Meta is developing its own processors and collaborating with Qualcomm to supply them for its augmented reality (AR) initiatives.
The end user ecosystem is far more informed and prepared to manufacture its own chips. Apple, Google, Qualcomm, and even Meta are all involved. While they may not be able to entirely match Nvidia, it is in their best interests to collaborate with Intel and AMD so that Nvidia does not run away with the market in the long run.
Eventually, there will be several players. People may have thought Intel was invincible 15 years ago. Today, things are extremely different, according to Ramamurthy.
In the fourth quarter of 2022, Intel’s sales fell by a third to over USD14 billion. The corporation revealed a USD700 million financial loss, and its share price has half since March 2021.
If Nvidia continues to develop and remain a leader, it may be able to drive this for a very long time. But he is certain that other players will catch up quickly, says Ramamurthy.
India may gain.
In December 2021, the government unveiled a USD10 billion incentive package for fabs and chip design. However, only Micron Technology has received official approval thus far. Micron’s unit is used for assembly and testing rather than production.
The state-owned Semiconductor Laboratory (SCL) manufactures older generation chips, mostly for defence and other government purposes.
While India lacks manufacturing, it does have over 1 lakh chip designers. This represents around 20% of the world’s chip design expertise at global design houses like Intel, Texas Instruments, Nvidia, Qualcomm, and AMD, as well as other fabless divisions.
The engineers here work on every level of the design process, from specs to architecture to design and verification to manufacturing support and testing.
Even if a fab plan is authorised, it would not be cutting-edge since India lacks the ecosystem and will not be ready for three to four years.
As the globe moves towards GPUs, there may be a scarcity of these chips, which can cost up to USD30,000 per. Analysts at UBS, SemiAnalysis, and other research firms predict a GPU scarcity, which will push up costs and open the door for competitors such as AMD.
Another reason motivating competitors to respond quickly is Nvidia’s walled-garden strategy. Its CUDA software is only compatible with Nvidia processors. Open systems will be used by competitors to try to disrupt this.

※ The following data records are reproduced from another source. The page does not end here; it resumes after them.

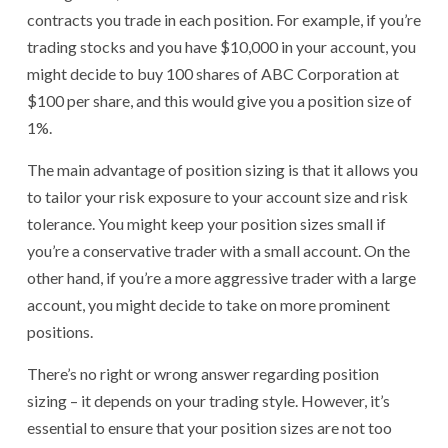
contracts you trade in each position. For example, if you’re
trading stocks and you have $10,000 in your account, you
might decide to buy 100 shares of ABC Corporation at
$100 per share, and this would give you a position size of
1%.
The main advantage of position sizing is that it allows you
to tailor your risk exposure to your account size and risk
tolerance. You might keep your position sizes small if
you’re a conservative trader with a small account. On the
other hand, if you’re a more aggressive trader with a large
account, you might decide to take on more prominent
positions.
There’s no right or wrong answer regarding position
sizing – it depends on your trading style. However, it’s
essential to ensure that your position sizes are not too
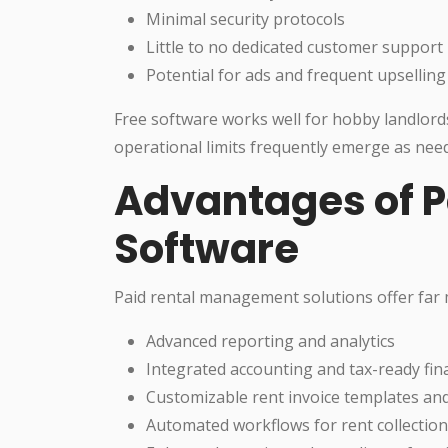
Minimal security protocols
Little to no dedicated customer support
Potential for ads and frequent upselling
Free software works well for hobby landlords
operational limits frequently emerge as need
Advantages of P
Software
Paid rental management solutions offer far 
Advanced reporting and analytics
Integrated accounting and tax-ready fina
Customizable rent invoice templates an
Automated workflows for rent collectio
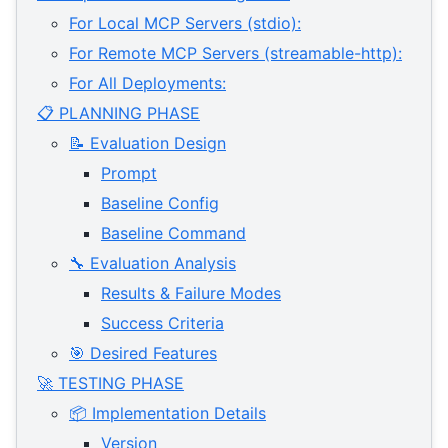
For Local MCP Servers (stdio):
For Remote MCP Servers (streamable-http):
For All Deployments:
📋 PLANNING PHASE
📝 Evaluation Design
Prompt
Baseline Config
Baseline Command
🔧 Evaluation Analysis
Results & Failure Modes
Success Criteria
🎯 Desired Features
🚀 TESTING PHASE
📦 Implementation Details
Version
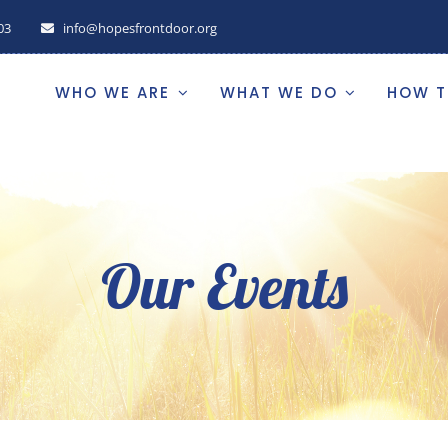
03
info@hopesfrontdoor.org
WHO WE ARE
WHAT WE DO
HOW T
Our Events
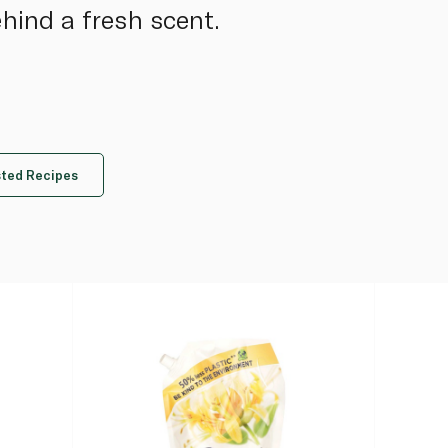
ehind a fresh scent.
ted Recipes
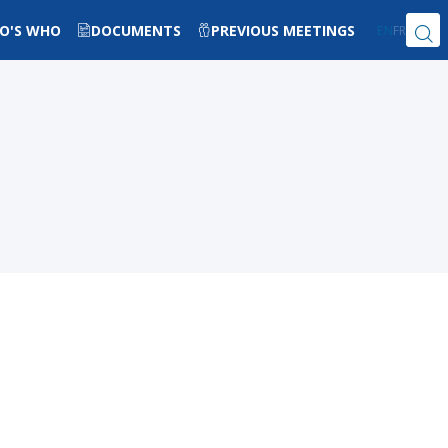
O'S WHO
DOCUMENTS
PREVIOUS MEETINGS
EN
FR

Nvidia has a major play as long as their approach aligns with how the market is reorganising. According to Damodaran, the goal for Nvidia and its rivals is to form alliances with huge tech users such as Google, Amazon, and OpenAI. Who will the corporation sell to if that is not present?
Nvidia has seen its fair share of challenges, including the recent crypto meltdown, which has impacted demand for its processors.
The business has been in the game for three decades and risks sliding into an Intel-style trap if it stays in its area while chipmakers and other tech companies play catch-up.
Conclusion.
For the most part, Nvidia has remained in the shadows of chip industry behemoths such as Intel and AMD. That was before AI took over the globe, and tech businesses recognised that Nvidia’s processors were the best at making machines seem brilliant. The corporation currently has a significant lead in AI. But can it keep the lead?